Enseña Santo Tomás, que la Omnipotencia de Dios se manifiesta sobre todo, en el hecho de perdonar y usar la misericordia, porque la manera que Dios tiene de mostrar que posee el supremo poder es perdonar libremente. El Señor está dispuesto a perdonarlo todo, de todos, con infinita misericordia, en el sacramento de la Confesión. Es verdad que pecamos contra Dios, pero también es verdad que pedimos perdón a un Padre que nos ama y hasta nos enseña con qué palabras hemos de pedir.
Perdona nuestras ofensas, como también nosotros perdonamos a los que nos ofenden, rezamos todos los días. El Señor espera esta generosidad que nos asemeja al mismo Dios. Dios nos ha perdonado mucho y no debemos guardar rencor a nadie. Hemos de aprender a disculpar con más generosidad, a perdonar con más prontitud. Perdón sincero, profundo, de corazón.

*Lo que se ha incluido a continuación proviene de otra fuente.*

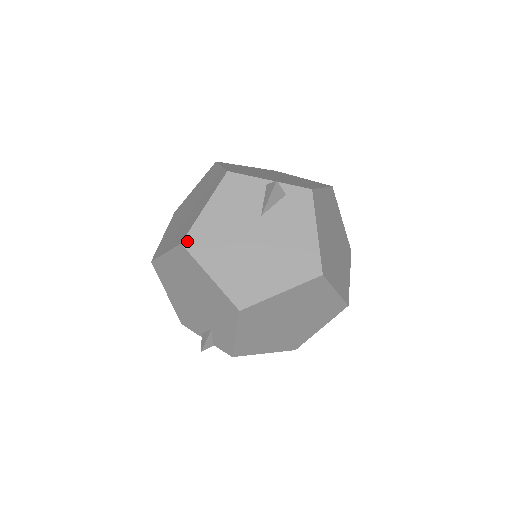
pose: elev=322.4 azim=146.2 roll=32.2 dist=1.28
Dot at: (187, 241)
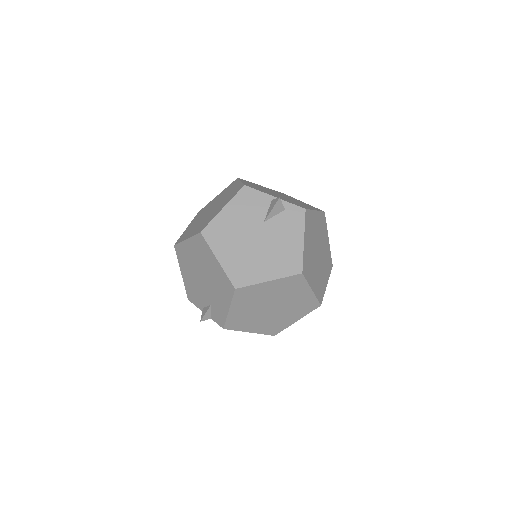
Dot at: (205, 231)
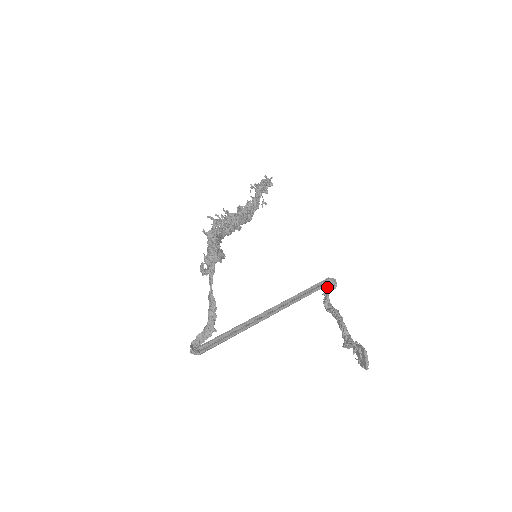
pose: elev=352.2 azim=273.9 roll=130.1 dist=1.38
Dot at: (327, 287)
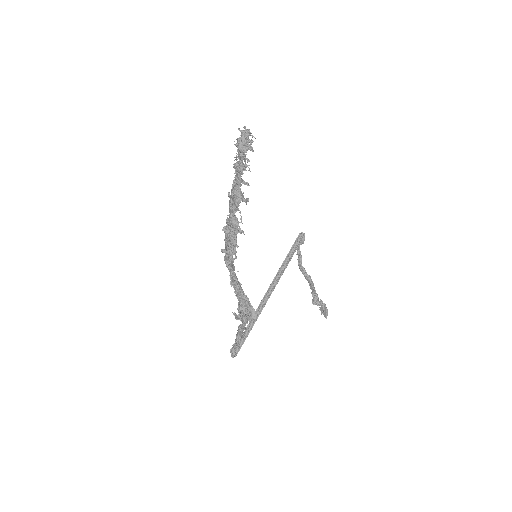
Dot at: (299, 245)
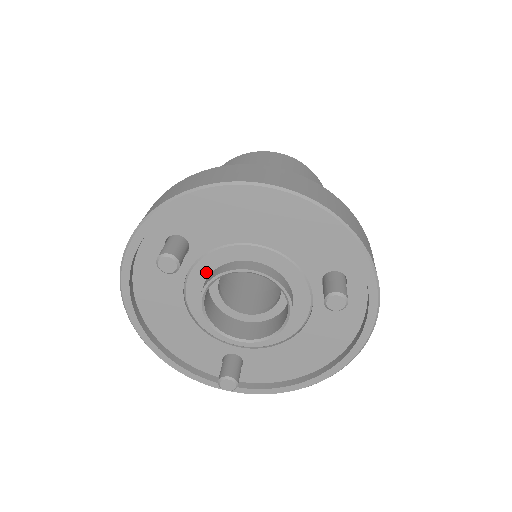
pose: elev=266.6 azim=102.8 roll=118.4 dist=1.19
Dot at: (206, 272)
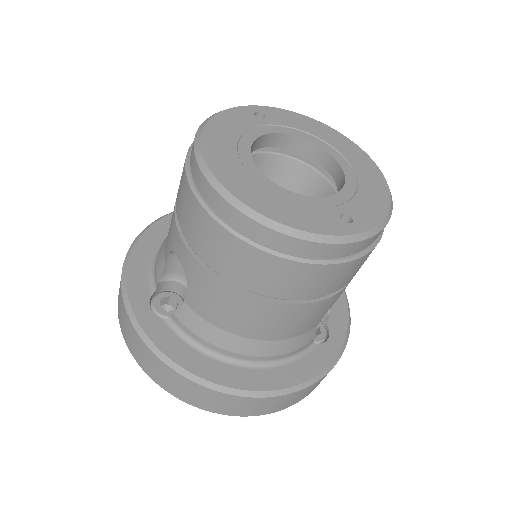
Dot at: occluded
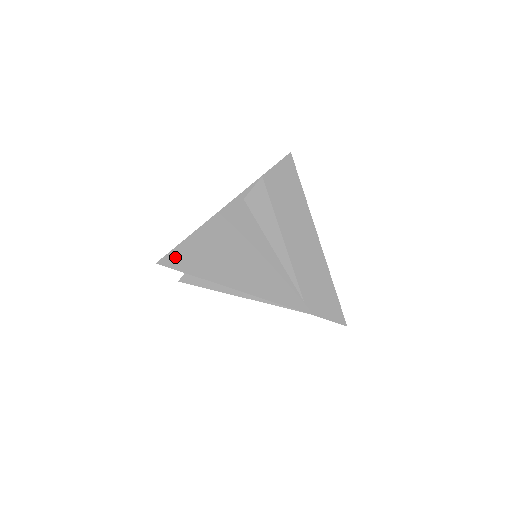
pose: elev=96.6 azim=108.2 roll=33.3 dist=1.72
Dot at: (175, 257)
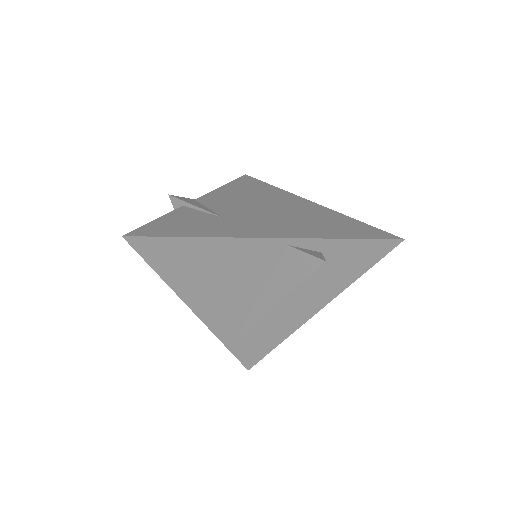
Dot at: (149, 244)
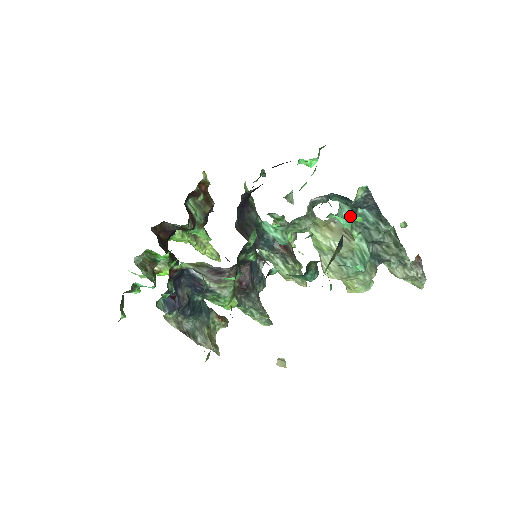
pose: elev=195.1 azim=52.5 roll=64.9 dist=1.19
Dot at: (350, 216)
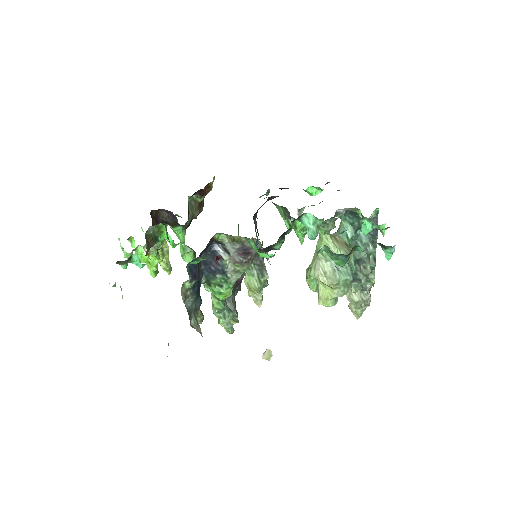
Dot at: (351, 234)
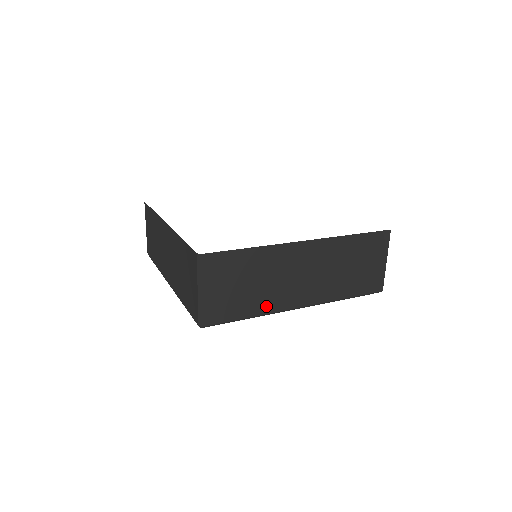
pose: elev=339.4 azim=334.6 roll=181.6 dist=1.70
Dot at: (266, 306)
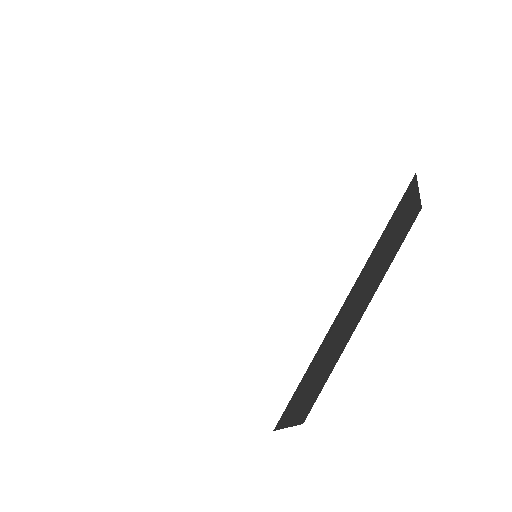
Dot at: (338, 355)
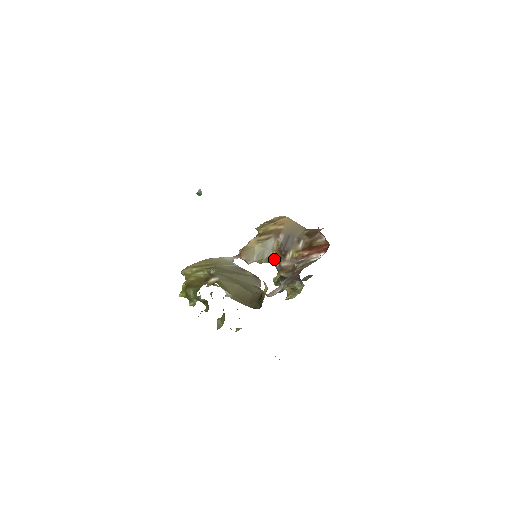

A veces nos sentimos ofendidos por una exagerada susceptibilidad o por amor propio lastimado por pequeñeces. Y si alguna vez se tratara de una ofensa real y de importancia, ¿no hemos ofendido nosotros mucho más a Dios? Seguir a Cristo en la vida corriente es encontrar, también en este punto, el camino de la paz y la serenidad.
Jesús pide perdón para los que lo crucifican: imitarlo, nos hará saborear el amor de Dios, y nos conseguirá que la misericordia divina perdone nuestras flaquezas. Pidamos a la Virgen que nos ayude a perdonar como Ella perdonó a los que crucificaron a su Hijo.